Le Professeur de sociologie rurale Frederick Buttel a identifié pas moins de 6 courants d’« agro-écologie »: agro-écologie écosystémique, écologie agronomique, économie politique écologique, écologie des agro-populations, agriculture multi-fonctionnelle (dimension du paysage, articulation entre territoires et secteurs), holon agro-écologie (gestion adaptative permanente).
Rassurons immédiatement les lecteurs, nous n’allons pas tenter d’expliquer ces concepts ! Allons à l’essentiel : si on combine ces multiples interprétations, à la citation attribuée au Cardinal de Retz, « on ne sort de l'ambiguïté qu'à son détriment », on comprendra tout l’intérêt d’un concept aussi flou pour les politiciens.
Plaire à tous avec un concept-valise ?
En France, concrètement, l’agro-écologie a plusieurs sens :
-une discipline scientifique émergente, au carrefour de l’agronomie et de l’écologie,
-une démarche de gestion agricole qui vise à adapter ses pratiques afin de tirer un plus grand parti des ressources naturelles de l’agroécosystème,
-une idéologie, caressée dans le sens du poil par la stratégie politicienne du Ministre Stéphane Le Foll, où l’agro-écologie n'est pas vue comme alternative à une agriculture non durable, consommant trop d'intrants et ne respectant pas l'environnement, mais comme une agriculture sans intrants et sans OGM. Il s'agit donc d'enlever des roues au tracteur !
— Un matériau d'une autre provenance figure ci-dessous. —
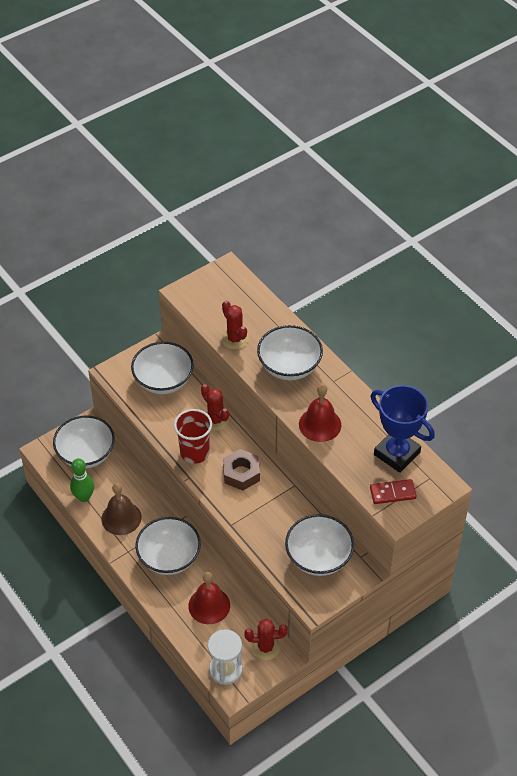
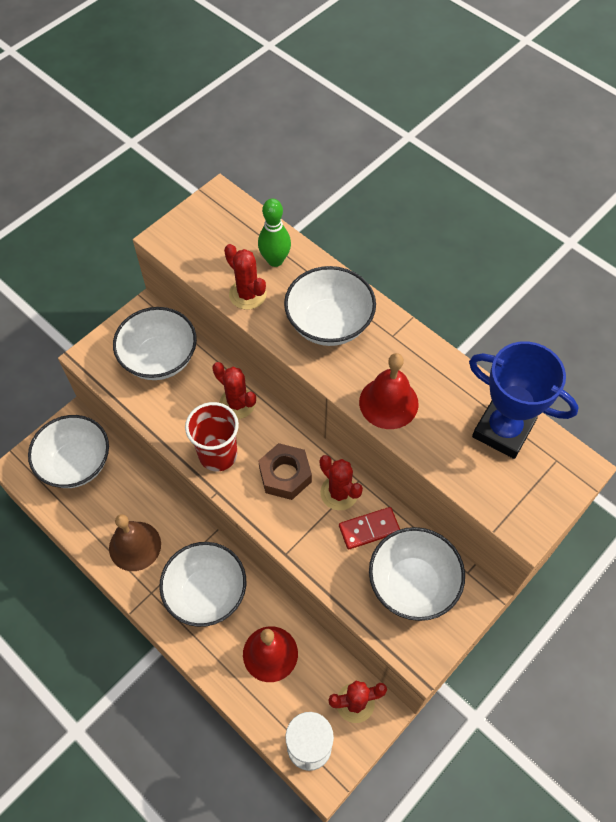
camera: 10 degrees left, 10 degrees up
(84, 497) = (82, 524): green bowling pin -> green bowling pin (275, 260)
(278, 491) = (339, 493): none -> red cactus
(392, 493) = (512, 492): red domino -> red domino (369, 529)

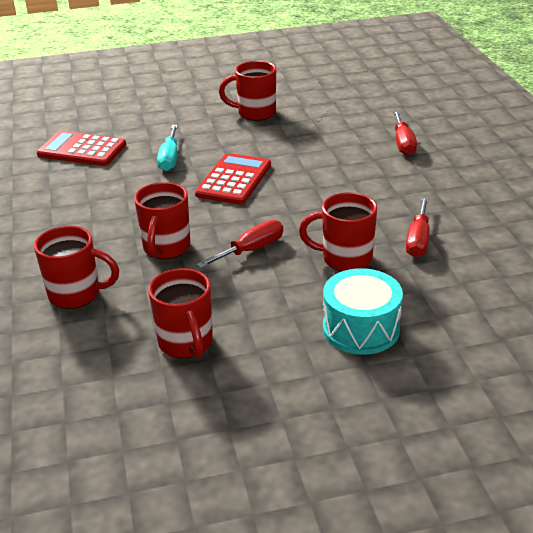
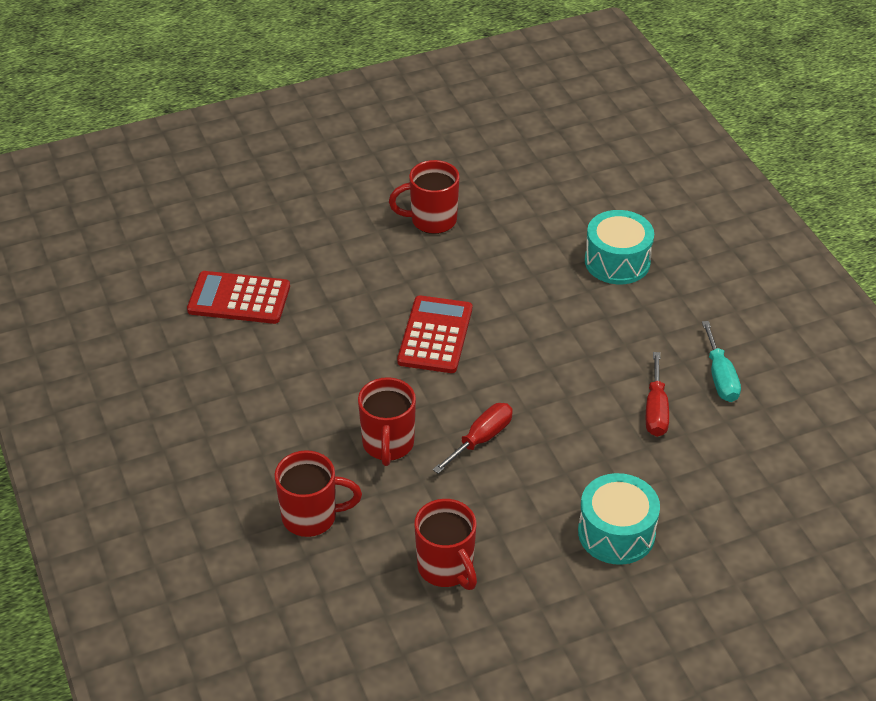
camera: 10 degrees left, 10 degrees up
(169, 158) = (350, 306): turquoise screwdriver -> turquoise screwdriver (720, 377)
(345, 259) = (583, 443): red mug -> none
(403, 143) = (617, 261): red screwdriver -> turquoise drum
L’agro-écologie est en effet l’un de ces concepts à forte valeur médiatique dont raffolent certains politiciens, car ils permettent de faire de la politique quand on n’a pas de politique : chacun y mettant ce qu’il veut, on ne fâchera personne. De plus, il est en parfaite adéquation avec le vocable en vogue : la « transition » (énergétique, ou ici de l’agriculture) : on fera ainsi croire que l’on pilote au centre une infinité de paramètres excentrés.
En fait, l’agriculture a déjà changé et les agriculteurs, sur lesquels pèsent déjà de multiples contraintes environnementales (interdictions, réglementations, normes, etc.), apprécieront que des citadins privilégiés aient décidé qu’il faudra désormais « produire autrement » !
Une science sous la contrainte d’impératifs politiques partisans
L’INRA, déjà soumis aux diktats ministériels pour ne plus faire de recherche impliquant des OGM, a donc fait de l’agro-écologie un « chantier prioritaire ». L’Institut, ainsi, « mobilise ses capacités pour une science qui anticipe (!) et accompagne les mutations de l’agriculture et contribue à une sécurité alimentaire et nutritionnelle durable au XXIe siècle ».
Dans une vision digne d’un gosplan soviétique, pour Le Foll, « le socle de connaissances acquis en agro-écologie permettra d’accompagner des systèmes agricoles innovants, combinant performances économiques, sociales et environnementales, en proposant des évolutions au sein des filières et des territoires ». On reconnaitra ici la vision totalisante de l’écologisme (la défense de l’environnement doit intégrer les aspects socio-économiques, ou supposés tels). Petit problème : dans son document d’orientation 2010-2012, l'INRA se fixe comme objectif la convergence (difficile) dans l’agro-écologie des connaissances de l’agronomie et de l’écologie, « disciplines historiquement disjointes ». Vouloir combiner, par décision ministérielle, cette « nouvelle science » (dans laquelle la France n’est pas leader, la discipline existe en Allemagne par exemple depuis les années 30 !) avec des aspects socio-économiques de nature clairement différente, éminemment soumis à des interprétations idéologiques, relève au mieux d’une gageure.
La comparaison avec le système soviétique peut paraître injuste
Effectivement, ce dernier a été capable d’assembler des fusées et de les envoyer dans l’espace. Ici, ce qui est proposé avec l’« agro-écologie », ce sont des étages de fusées qui, en l’état, ne peuvent s’assembler. Et en plus on ne veut pas construire certains étages !
Pour une agronomie sans idéologie
Qu’y a-t-il de plus compatible avec des pratiques agro-écologiques qu’une plante qui possède, comme le maïs MON810, une défense propre contre des insectes ravageurs, compatible avec la réduction de l’usage des pesticides chimiques et leur utilisation raisonnée. Compatible aussi avec une lutte intégrée pour assurer la durabilité des pratiques. Seulement voilà, le MON810 est un trait génétique de type OGM, et sur lui se focalise ainsi le sectarisme de l’écologie politique et l’irresponsabilité des politiciens qui s’acharnent à détruire les biotechnologies végétales, dans une stratégie où seule compte la prochaine échéance électorale ou son portefeuille ministériel.